Recast the lines of the records below as a numbered list, from the line containing "older he gets… The minute a man feels" through the line containing "different points in their lives; which", both included, leaving out any blank lines. Give only those lines.

(DATA UNDER STUDY begins)

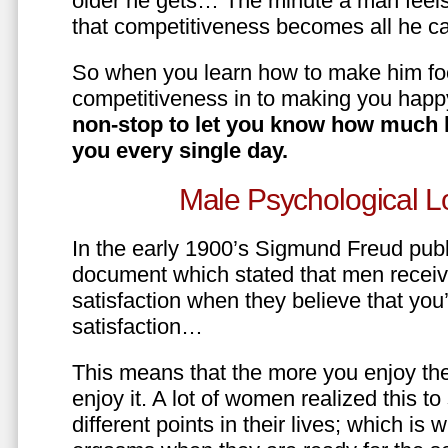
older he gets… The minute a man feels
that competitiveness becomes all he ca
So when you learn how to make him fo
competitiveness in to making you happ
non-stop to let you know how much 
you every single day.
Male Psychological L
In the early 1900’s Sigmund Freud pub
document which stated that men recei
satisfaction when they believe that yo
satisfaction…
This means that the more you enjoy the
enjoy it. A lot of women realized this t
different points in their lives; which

(DATA UNDER STUDY ends)
(DATA UNDER STUDY begins)

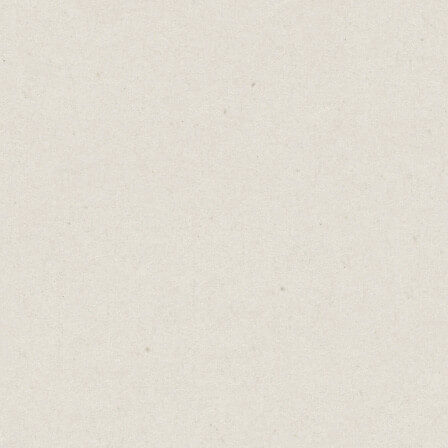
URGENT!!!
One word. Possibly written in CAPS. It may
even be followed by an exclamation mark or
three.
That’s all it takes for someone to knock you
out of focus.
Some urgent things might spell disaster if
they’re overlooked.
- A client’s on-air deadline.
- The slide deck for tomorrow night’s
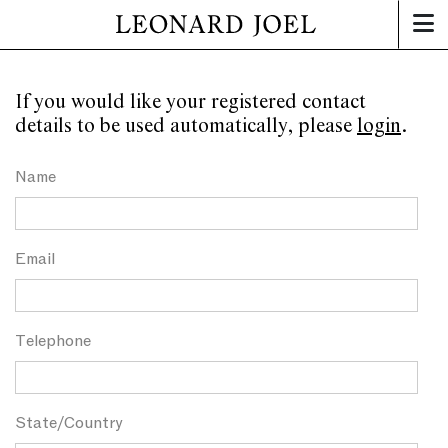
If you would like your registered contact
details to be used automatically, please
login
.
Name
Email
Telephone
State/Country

(DATA UNDER STUDY ends)

RESULT OF THE EXERCISE:
1. older he gets… The minute a man feels
2. that competitiveness becomes all he ca
3. So when you learn how to make him fo
4. competitiveness in to making you happ
5. non-stop to let you know how much 
6. you every single day.
7. Male Psychological L
8. In the early 1900’s Sigmund Freud pub
9. document which stated that men recei
10. satisfaction when they believe that yo
11. satisfaction…
12. This means that the more you enjoy the
13. enjoy it. A lot of women realized this t
14. different points in their lives; which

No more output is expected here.